Repeat the data exactly as given below, dropping every picture.

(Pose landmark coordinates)
◆ ◆ ◆ ◆ ◆
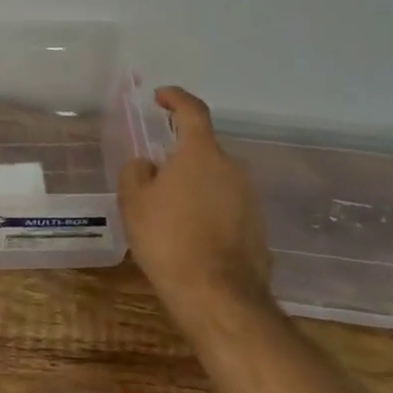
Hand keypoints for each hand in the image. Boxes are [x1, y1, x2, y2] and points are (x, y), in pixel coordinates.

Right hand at [120, 87, 272, 322]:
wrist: (218, 296)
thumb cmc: (169, 240)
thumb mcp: (134, 202)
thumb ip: (136, 172)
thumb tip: (148, 165)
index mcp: (201, 153)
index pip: (192, 110)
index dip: (176, 98)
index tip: (161, 96)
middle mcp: (231, 167)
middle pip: (202, 150)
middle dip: (180, 157)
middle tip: (155, 177)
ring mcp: (249, 198)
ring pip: (215, 179)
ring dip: (194, 186)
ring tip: (170, 212)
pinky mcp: (258, 226)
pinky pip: (227, 206)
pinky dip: (209, 211)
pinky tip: (191, 236)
◆ ◆ ◆ ◆ ◆
### [Exercise response]
Hand keypoints for each hand in the image. Boxes are [x1, y1, x2, y2] and points are (x, y), in pixel coordinates.

Right hand at [120, 87, 272, 322]:
wrist: (218, 296)
thumb cmc: (169, 240)
thumb mcp: (134, 202)
thumb ip: (136, 172)
thumb tip: (148, 165)
index mcp: (201, 153)
index pip: (192, 110)
index dip: (176, 98)
index tip: (161, 96)
middle mcp: (231, 167)
middle pip: (202, 150)
middle dip: (180, 157)
middle tip: (155, 177)
ring mcp: (249, 198)
ring pip: (215, 179)
ring dip: (194, 186)
ring tip: (170, 212)
pinky mcp: (258, 226)
pinky pip: (227, 206)
pinky dip: (209, 211)
pinky tip: (191, 236)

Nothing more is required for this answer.